Komplikasi ASMA: pnumotorax, emfisema subkutis. Atelektasis.
Aspergilosis bronkopulmonar alergik, gagal napas,bonkhiti, faktor iga
Pengobatan:
Obat β- adrenergik , menyebabkan relaksasi otot polos bronkhial dan
memodulasi inhibisi pelepasan mediator. Obat ini antara lain
epinephrine, isoproterenol , dan beberapa β2- adrenergik yang lebih
selektif seperti metaproterenol , terbutaline, isoetharine , albuterol,
bitolterol dan pirbuterol
Theophylline (methylxantine) , merelaksasi otot polos bronkhial.

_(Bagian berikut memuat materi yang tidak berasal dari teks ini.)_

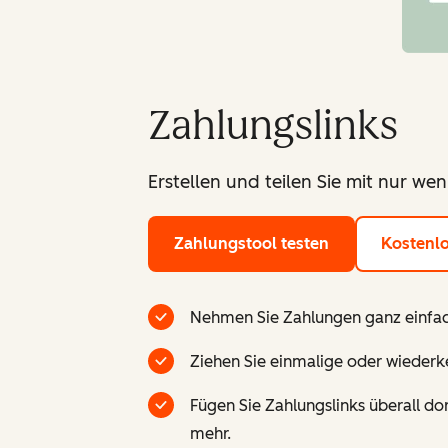
Zahlungslinks
Erstellen und teilen Sie mit nur we
Zahlungstool testen
Kostenlo
Nehmen Sie Zahlungen ganz einfac
Ziehen Sie einmalige oder wiederk
Fügen Sie Zahlungslinks überall do
mehr.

Mekanisme kerjanya tidak diketahui tetapi theophyline tampaknya
menginhibisi pelepasan Ca intraselular, menurunkan kebocoran
mikrovaskular ke mukosa saluran pernapsan, menginhibisi respons
lambat terhadap alergen dan menginhibisi pelepasan mediator dari sel
mast.
Kortikosteroid, menginhibisi penarikan leukosit polimorfonuklear ke
tempat reaksi alergi , menstimulasi sintesis reseptor β2, dan
menghambat sintesis leukotriene. Yang sangat penting, kortikosteroid,
khususnya jika diberikan melalui aerosol , menghambat respon lambat
terhadap alergen inhalasi dan hiperresponsivitas bronkial yang terjadi
selanjutnya.
Cromolyn Sodium , digunakan secara profilaktik , tampaknya
menginhibisi pelepasan mediator dan menurunkan hipersentivitas
saluran pernafasan.
Agen anti kolinergik, menghambat jalur kolinergik yang menyebabkan
obstruksi saluran pernafasan. Obat ini memberikan efek bronkodilator
tambahan pada pasien yang telah mendapatkan agen β2 inhalasi
untuk asma akut.
Referensi : Prof. Dr. H.TabraniRab.Ilmu Penyakit Paru. Penerbit Trans Info
Media.Jakarta .2010. hal 402-408
3. BRONKHITIS KRONIK
Definisi
Bronkhitis kronik adalah batuk berulang dan berdahak selama lebih dari 3
bulan setiap tahun dalam periode paling sedikit 3 tahun sebab utamanya
adalah merokok, berbagai penyakit akibat pekerjaan, polusi udara, dan
usia tua. Terutama laki-laki.Hipersekresi dan tanda-tanda adanya
penyumbatan saluran napas yang kronik merupakan tanda dari penyakit
ini
Epidemiologi:
Bronkitis kronik didapatkan lebih banyak pada laki-laki daripada wanita.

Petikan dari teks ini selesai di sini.